Oh, look, what have we here? Just another wackadoo Artpop promotion from the as-of-late particularly wackadoo Lady Gaga, right? Getting naked for Marina Abramovic and doing a Thanksgiving special with the Muppets seems of a piece with commissioning a silicone sex doll of yourself, right? Everything just goes into the high-lowbrow, sexual-but-not-sexy kitchen sink that is the Artpop journey, right?
Oh, how you all underestimate Lady Gaga. Much like Jeff Bezos and his army of stuff-drones, this weekend Stefani Germanotta revolutionized product delivery. You see, the Gagadoll, as manufactured by love-doll industry leader Orient Industry, is not just a life-size replica of everyone’s favorite art bitch with, as most outlets have only coyly hinted at, anatomically (not urban legendarily) correct orifices. It is also a way, alongside iTunes, Spotify, and physical CD, to experience Artpop.
“The mannequins may be stuck with poker faces, but you can listen to Gaga’s songs and secret messages by pressing your ear to their chest thanks to the implanted bone conduction technology,” reports the Japan Times. You guys, now is maybe not the time to confuse the issue with a “poker face” joke, or a bone conduction joke for that matter. Still, if money isn’t an issue and I have a choice between jamming to “G.U.Y.” on the sickest new Beats or through the squishy décolletage of a brand-new Gagadoll, I’m going for the latter for the pure experience. When you hear a great album (and make no mistake, Artpop is a great album), don’t you want to curl up with your head on the chest of the person who made it? Yes? No? Yes. One possible downside: You can only listen out of one ear at a time, but I guess that’s a good reason to get two Gagadolls.

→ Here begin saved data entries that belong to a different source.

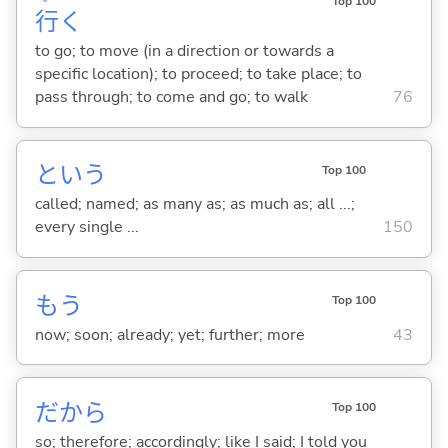
Top 100
行
く
to go; to move (in a direction or towards a
specific location); to proceed; to take place; to
pass through; to come and go; to walk
76
という
Top 100
called; named; as many as; as much as; all ...;
every single ...
150
もう
Top 100
now; soon; already; yet; further; more
43
だから
Top 100
so; therefore; accordingly; like I said; I told you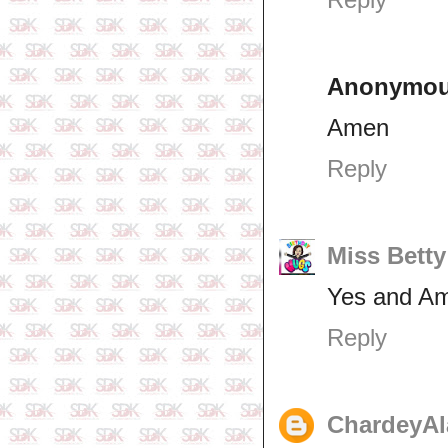
Anonymo
Amen
Reply
Miss Betty
Yes and A
Reply
ChardeyAl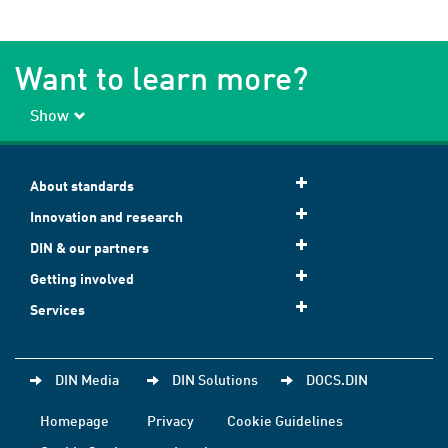
Want to learn more?
Show
About standards
Innovation and research
DIN & our partners
Getting involved
Services
DIN Media
DIN Solutions
DOCS.DIN
Homepage
Privacy
Cookie Guidelines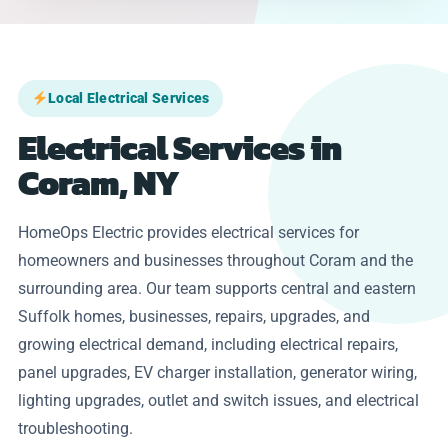
Local Electrical Services
Electrical Services in
Coram, NY
HomeOps Electric provides electrical services for
homeowners and businesses throughout Coram and the
surrounding area. Our team supports central and eastern
Suffolk homes, businesses, repairs, upgrades, and
growing electrical demand, including electrical repairs,
panel upgrades, EV charger installation, generator wiring,
lighting upgrades, outlet and switch issues, and electrical
troubleshooting.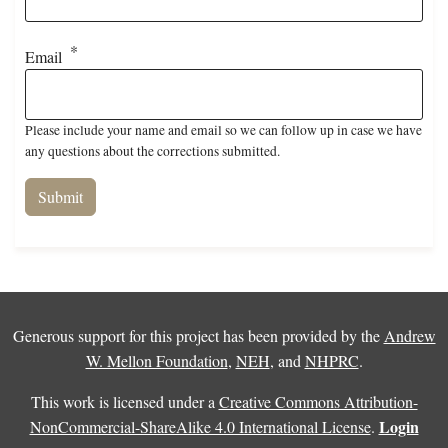
Email
Please include your name and email so we can follow up in case we have
any questions about the corrections submitted.
Generous support for this project has been provided by the
Andrew
W. Mellon Foundation
,
NEH
, and
NHPRC
.
This work is licensed under a
Creative Commons Attribution-
Login
NonCommercial-ShareAlike 4.0 International License
.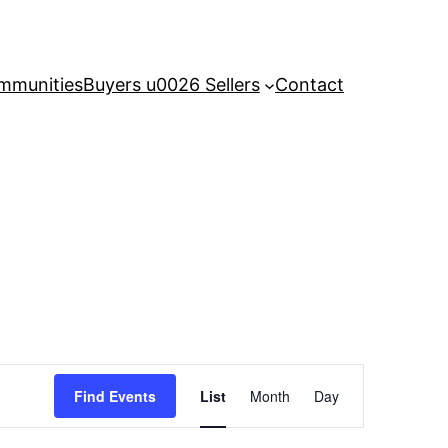
mmunities
Buyers u0026 Sellers
Contact
Event
Find Events
List
Month
Day
Views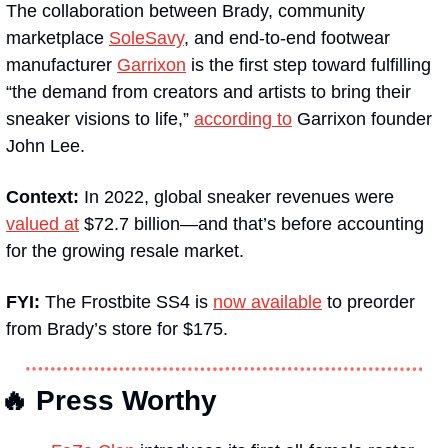
The collaboration between Brady, community 
marketplace 
SoleSavy
, and end-to-end footwear 
manufacturer 
Garrixon
 is the first step toward fulfilling 
“the demand from creators and artists to bring their 
sneaker visions to life,” 
according to
 Garrixon founder 
John Lee.
Context:
 In 2022, global sneaker revenues were 
valued at
 $72.7 billion—and that’s before accounting 
for the growing resale market.
FYI:
 The Frostbite SS4 is 
now available
 to preorder 
from Brady’s store for $175.
🔥 Press Worthy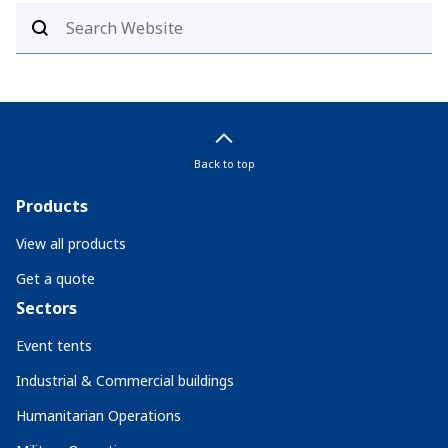
Back to top
Products
View all products
Get a quote
Sectors
Event tents
Industrial & Commercial buildings
Humanitarian Operations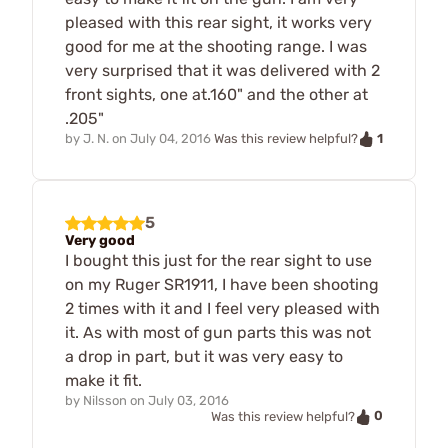
pleased with this rear sight, it works very
good for me at the shooting range. I was
very surprised that it was delivered with 2
front sights, one at.160" and the other at
.205"
1
by
J. N.
on
July 04, 2016
Was this review helpful?
5
Very good
I bought this just for the rear sight to use
on my Ruger SR1911, I have been shooting
2 times with it and I feel very pleased with
it. As with most of gun parts this was not
a drop in part, but it was very easy to
make it fit.
by
Nilsson
on
July 03, 2016
0
Was this review helpful?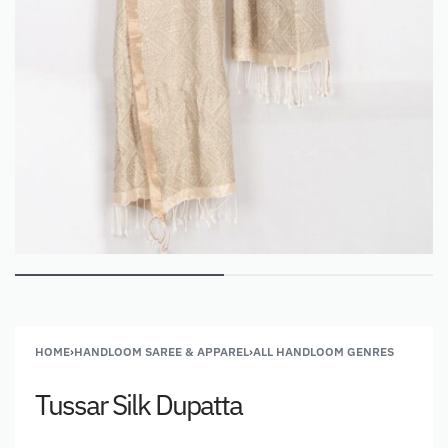
HOME
›
HANDLOOM SAREE & APPAREL
›
ALL HANDLOOM GENRES
Tussar Silk Dupatta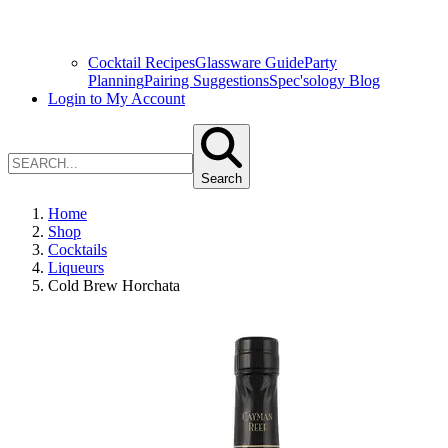
Cocktail Recipes
Glassware Guide
Party
Planning
Pairing Suggestions
Spec'sology Blog
Login to My Account
Search
Home
Shop
Cocktails
Liqueurs
Cold Brew Horchata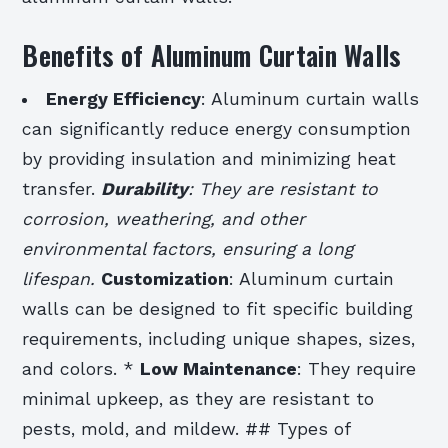
Benefits of Aluminum Curtain Walls
Energy Efficiency
: Aluminum curtain walls
can significantly reduce energy consumption
by providing insulation and minimizing heat
transfer.
Durability
: They are resistant to
corrosion, weathering, and other
environmental factors, ensuring a long
lifespan.
Customization
: Aluminum curtain
walls can be designed to fit specific building
requirements, including unique shapes, sizes,
and colors. *
Low Maintenance
: They require
minimal upkeep, as they are resistant to
pests, mold, and mildew. ## Types of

I, for one, can’t wait for more artists to jump on this trend. It’s somewhere in between the $200 special-edition box set and the Coachella hologram — it costs a lot of money and makes you feel weird, but it’s a weirdness you own, you stan of stans, a weirdness you keep in a chest in your living room for your darkest hours. It’s counterprogramming to the ever-more-ephemeral digital download era; instead of getting a new album via an invisible file on a computer somewhere, how about getting it on a life-size fake person that you can also have sex with? R. Kelly seems like the perfect candidate for Kellsdoll treatment, it’s definitely on-brand in terms of weird sexiness, and it would be right on time with Black Panties dropping (never stops being funny) on December 10. I mean, Gagadoll’s going to need some company. Who would make a better partner for mashing rubbery faces and singing sweet, postcoital melodies into each other’s chest cavities?